VERONA. C'è chi fa la danza della pioggia o chi ci si affida a reliquie e preghiere, ricalcando vecchi riti pagani. In Veneto, in particolare, sono ancora molto diffuse certe cerimonie per superare la siccità. L'anno scorso tra incendi e mancanza d'acqua per le attività economiche in molte chiesette erano cominciati già a maggio i tridui (dal latino ''tres dies'' tre giorni di preghiere) per invocare la pioggia.
A fianco degli agricoltori erano scesi in campo anche i sacerdoti cattolici che, da sempre più vicini di quanto si pensi alle plurisecolari tradizioni pagane, hanno chiesto l'aiuto dell'altissimo per far piovere. Era la stessa Coldiretti a spiegare che i sacerdoti stavano organizzando cicli di preghiere e liturgie con la ripresa anche di antichi riti come le rogazioni, processioni propiziatorie sulla buona riuscita delle seminagioni. ''Mala tempora currunt'' e allora tutto serve, anche le invocazioni divine. La situazione, va detto, non è molto migliorata e la scorsa estate è stata la più calda e siccitosa da quando esistono le rilevazioni.
Il 2023, in compenso, è cominciato anche peggio con quasi il 70% di riserve idriche in meno sulle montagne per le mancate precipitazioni nevose e i fiumi Po e Adige già in sofferenza.

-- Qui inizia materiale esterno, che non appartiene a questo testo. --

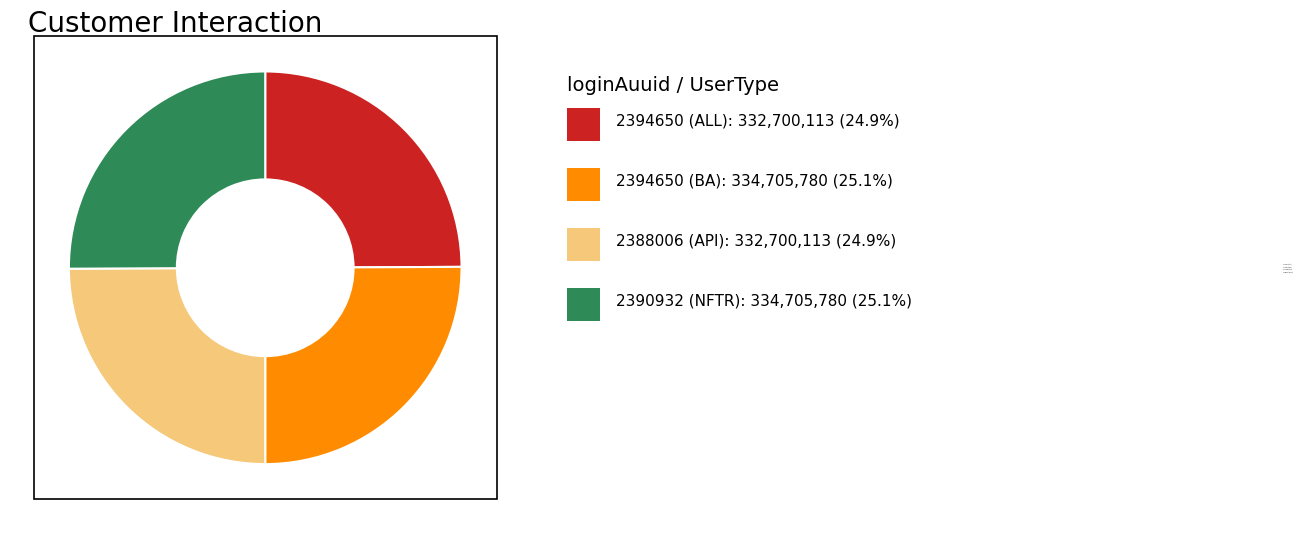

Does 2394650 (ALL) represent more than half of the total?

No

E allora a Verona viene esposta la ''Sacra Spina'' nella Cattedrale del Duomo: una grande lisca di pesce marino a forma di falce con la quale, secondo la tradizione, furono martirizzati i santi patroni della città Scaligera, Fermo e Rustico. E la scelta, va detto, è stata ben pensata: bastava guardare il meteo per scoprire che questa sarebbe stata la settimana ''buona'' per vedere finalmente un po' di pioggia. La ''Sacra Spina'' fu esposta anche l'anno scorso ai primi di luglio. In quell'occasione monsignor Cottarelli invitò i fedeli anche a pronunciare una preghiera di Paolo VI per chiedere la pioggia.
Questi alcuni passi della preghiera: “Siamo consapevoli della nostra miseria e debolezza: nulla possiamo senza di te. Tu, Padre buono, che su tutti fai brillare il tuo sole e cadere la pioggia, abbi compassione di quanti soffrono duramente per la siccità che ci ha colpito in questi giorni. Ascolta con bontà le preghiere a te rivolte''. E ancora: ''Fa scendere dal cielo sopra la terra arida la pioggia sospirata, perché rinascano i frutti e siano salvi uomini e animali. Che la pioggia sia per noi il segno della tua grazia e benedizione: così, riconfortati dalla tua misericordia ti renderemo grazie per ogni dono della terra e del cielo, con cui il tuo Spirito soddisfa la nostra sete”.